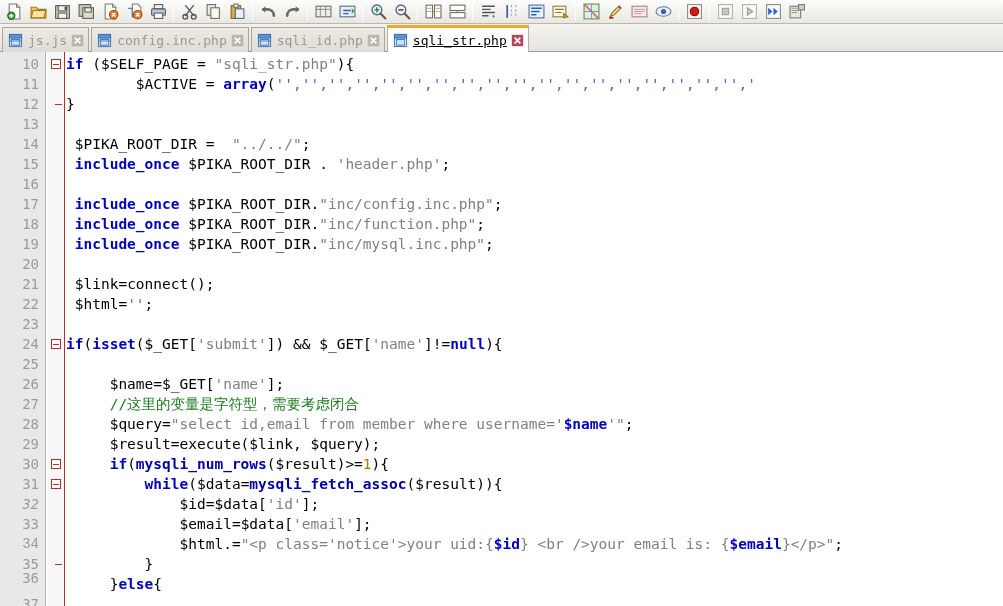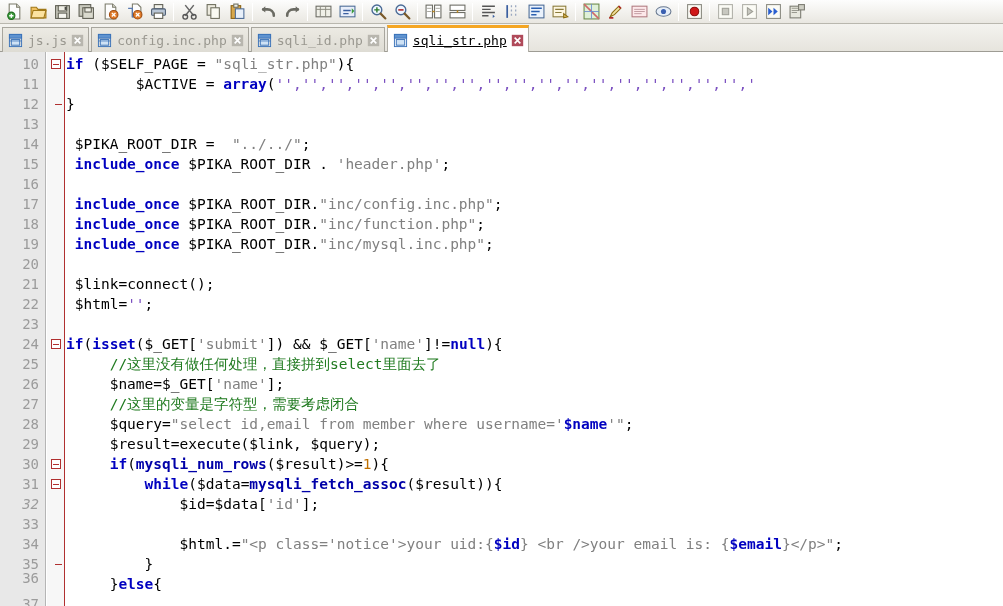--- a/index.html
+++ b/index.html
@@ -479,21 +479,21 @@
       <div class="ln" style="top: 282px;">24</div>
       <div class="ln" style="top: 302px;">25</div>
       <div class="ln" style="top: 322px;">26</div>
       <div class="ln" style="top: 342px;">27</div>
       <div class="ln" style="top: 362px;">28</div>
       <div class="ln" style="top: 382px;">29</div>
       <div class="ln" style="top: 402px;">30</div>
       <div class="ln" style="top: 422px;">31</div>
       <div class="ln" style="top: 442px; font-style: italic;">32</div>
       <div class="ln" style="top: 462px;">33</div>
-      <div class="ln" style="top: 482px;">34</div>
+      <div class="ln" style="top: 482px; font-family: Liberation Mono, monospace;">34</div>
       <div class="ln" style="top: 502px;">35</div>
       <div class="ln" style="top: 516px;">36</div>
       <div class="ln" style="top: 542px;">37</div>
     </div>
   <div id="foldcol">
       <div class="fold" style="top: 7px;"></div>
       <div class="foldend" style="top: 52px;"></div>
       <div class="fold" style="top: 287px;"></div>
       <div class="fold" style="top: 407px;"></div>
       <div class="fold" style="top: 427px;"></div>
@@ -509,26 +509,26 @@
       <div class="code-line" style="top: 102px;"><span class="plain"> </span><span class="kw">include_once</span><span class="plain"> </span><span class="var">$PIKA_ROOT_DIR</span><span class="op"> . </span><span class="str">'header.php'</span><span class="op">;</span></div>
       <div class="code-line" style="top: 122px;">&nbsp;</div>
       <div class="code-line" style="top: 142px;"><span class="plain"> </span><span class="kw">include_once</span><span class="plain"> </span><span class="var">$PIKA_ROOT_DIR</span><span class="op">.</span><span class="str">"inc/config.inc.php"</span><span class="op">;</span></div>
       <div class="code-line" style="top: 162px;"><span class="plain"> </span><span class="kw">include_once</span><span class="plain"> </span><span class="var">$PIKA_ROOT_DIR</span><span class="op">.</span><span class="str">"inc/function.php"</span><span class="op">;</span></div>
       <div class="code-line" style="top: 182px;"><span class="plain"> </span><span class="kw">include_once</span><span class="plain"> </span><span class="var">$PIKA_ROOT_DIR</span><span class="op">.</span><span class="str">"inc/mysql.inc.php"</span><span class="op">;</span></div>
       <div class="code-line" style="top: 202px;">&nbsp;</div>
       <div class="code-line" style="top: 222px;"><span class="plain"> </span><span class="var">$link</span><span class="op">=</span><span class="plain">connect</span><span class="op">();</span></div>
       <div class="code-line" style="top: 242px;"><span class="plain"> </span><span class="var">$html</span><span class="op">=</span><span class="qt">''</span><span class="op">;</span></div>
       <div class="code-line" style="top: 262px;">&nbsp;</div>
       <div class="code-line" style="top: 282px;"><span class="kw">if</span><span class="op">(</span><span class="kw">isset</span><span class="op">(</span><span class="var">$_GET</span><span class="op">[</span><span class="str">'submit'</span><span class="op">]) </span><span class="op">&amp;&amp;</span><span class="plain"> </span><span class="var">$_GET</span><span class="op">[</span><span class="str">'name'</span><span class="op">]!=</span><span class="kw">null</span><span class="op">){</span></div>
-      <div class="code-line" style="top: 302px;"><span class="plain">     </span><span class="cmt">//这里没有做任何处理，直接拼到select里面去了</span></div>
       <div class="code-line" style="top: 322px;"><span class="plain">     </span><span class="var">$name</span><span class="op">=</span><span class="var">$_GET</span><span class="op">[</span><span class="str">'name'</span><span class="op">];</span></div>
       <div class="code-line" style="top: 342px;"><span class="plain">     </span><span class="cmt">//这里的变量是字符型，需要考虑闭合</span></div>
       <div class="code-line" style="top: 362px;"><span class="plain">     </span><span class="var">$query</span><span class="op">=</span><span class="str">"select id,email from member where username='</span><span class="kw">$name</span><span class="str">'"</span><span class="op">;</span></div>
       <div class="code-line" style="top: 382px;"><span class="plain">     </span><span class="var">$result</span><span class="op">=</span><span class="plain">execute</span><span class="op">(</span><span class="var">$link</span><span class="op">, </span><span class="var">$query</span><span class="op">);</span></div>
       <div class="code-line" style="top: 402px;"><span class="plain">     </span><span class="kw">if</span><span class="op">(</span><span class="fn">mysqli_num_rows</span><span class="op">(</span><span class="var">$result</span><span class="op">)&gt;=</span><span class="num">1</span><span class="op">){</span></div>
       <div class="code-line" style="top: 422px;"><span class="plain">         </span><span class="kw">while</span><span class="op">(</span><span class="var">$data</span><span class="op">=</span><span class="fn">mysqli_fetch_assoc</span><span class="op">(</span><span class="var">$result</span><span class="op">)){</span></div>
       <div class="code-line" style="top: 442px;"><span class="plain">             </span><span class="var">$id</span><span class="op">=</span><span class="var">$data</span><span class="op">[</span><span class="str">'id'</span><span class="op">];</span></div>
+      <div class="code-line" style="top: 462px;"><span class="plain">             </span><span class="var">$email</span><span class="op">=</span><span class="var">$data</span><span class="op">[</span><span class="str">'email'</span><span class="op">];</span></div>
       <div class="code-line" style="top: 482px;"><span class="plain">             </span><span class="var">$html</span><span class="op">.=</span><span class="str">"&lt;p class='notice'&gt;your uid:{</span><span class="kw">$id</span><span class="str">} &lt;br /&gt;your email is: {</span><span class="kw">$email</span><span class="str">}&lt;/p&gt;"</span><span class="op">;</span></div>
       <div class="code-line" style="top: 502px;"><span class="plain">         </span><span class="op">}</span></div>
       <div class="code-line" style="top: 522px;"><span class="plain">     </span><span class="op">}</span><span class="kw">else</span><span class="op">{</span></div>
       <div class="code-line" style="top: 542px;">&nbsp;</div>
     </div>
 </div>
 
 </body></html>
::::
_ABOUT THIS TASK_. Lines with the word "nbsp" in them are the answer; report each one from the data.

_SOLUTION TO THIS EXERCISE_.
       <div class="code-line" style="top: 122px;">&nbsp;</div>
       <div class="code-line" style="top: 202px;">&nbsp;</div>
       <div class="code-line" style="top: 262px;">&nbsp;</div>
       <div class="code-line" style="top: 542px;">&nbsp;</div>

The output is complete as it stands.